The Nashville songwriter steps into Woody Guthrie’s tradition not as a revivalist but as a custodian, carrying forward a lineage that treats folk music as active citizenship.
Some songs are never finished. They just wait for the right voice to arrive.
Woody Guthrie wrote “Deportee (Plane Wreck at Los Gatos)” in 1948, after 28 Mexican farmworkers died in a California plane crash and the press reduced them to a statistic. He gave them names. Nearly 80 years later, the same ground is still shifting under American identity, and Crys Matthews has walked into that canyon with “Citizen,” a record that treats belonging as something fragile and earned.
Matthews is now part of the TRO Essex Music Group, the publishing house that has housed Guthrie, Pete Seeger, and Pete Townshend. It sounds like a career milestone. It feels more like a historical fit. She is the first artist to win the International Folk Music Awards’ Song of the Year twice, but that statistic misses the point. What matters is how she carries the weight of a tradition that never stopped being political.

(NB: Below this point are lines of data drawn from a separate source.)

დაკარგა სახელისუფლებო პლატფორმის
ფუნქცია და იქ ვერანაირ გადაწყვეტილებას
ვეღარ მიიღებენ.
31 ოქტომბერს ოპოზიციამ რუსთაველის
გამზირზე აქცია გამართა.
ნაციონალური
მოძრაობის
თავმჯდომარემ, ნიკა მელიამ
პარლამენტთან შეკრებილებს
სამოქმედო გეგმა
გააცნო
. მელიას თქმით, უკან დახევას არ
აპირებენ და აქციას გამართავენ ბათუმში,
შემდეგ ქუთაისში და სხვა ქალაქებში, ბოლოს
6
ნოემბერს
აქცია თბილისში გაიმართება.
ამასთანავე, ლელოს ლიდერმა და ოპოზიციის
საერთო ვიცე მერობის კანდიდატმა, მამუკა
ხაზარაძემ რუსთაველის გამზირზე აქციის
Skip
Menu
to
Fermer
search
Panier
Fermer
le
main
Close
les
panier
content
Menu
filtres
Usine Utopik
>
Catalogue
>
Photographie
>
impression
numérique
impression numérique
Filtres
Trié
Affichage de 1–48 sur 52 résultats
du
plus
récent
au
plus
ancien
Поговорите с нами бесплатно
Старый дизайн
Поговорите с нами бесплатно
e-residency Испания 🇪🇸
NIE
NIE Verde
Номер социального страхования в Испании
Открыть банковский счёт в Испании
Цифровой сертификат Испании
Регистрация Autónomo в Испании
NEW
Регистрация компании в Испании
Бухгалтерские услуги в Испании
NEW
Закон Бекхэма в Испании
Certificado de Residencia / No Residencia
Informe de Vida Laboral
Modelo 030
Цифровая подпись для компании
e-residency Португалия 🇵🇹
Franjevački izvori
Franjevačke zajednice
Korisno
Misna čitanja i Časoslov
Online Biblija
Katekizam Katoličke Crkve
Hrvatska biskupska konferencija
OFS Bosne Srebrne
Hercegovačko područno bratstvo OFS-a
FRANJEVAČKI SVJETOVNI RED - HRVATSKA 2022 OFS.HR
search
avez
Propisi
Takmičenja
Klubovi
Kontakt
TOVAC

She writes from Nashville but not the Nashville of radio polish. Her music moves through folk, gospel, and the kind of protest song that doesn’t need a placard to land. There is clarity in her voice and a refusal to soften the edges. When she sings about migration, labor, or belonging, she is not reviving Guthrie’s ghost. She is continuing a conversation he started.
Matthews understands that folk music works best when it names what others ignore. “Citizen” does exactly that. It asks who gets to call this place home, and the question has not aged a day since 1948. That is the kind of unfinished business worth picking up.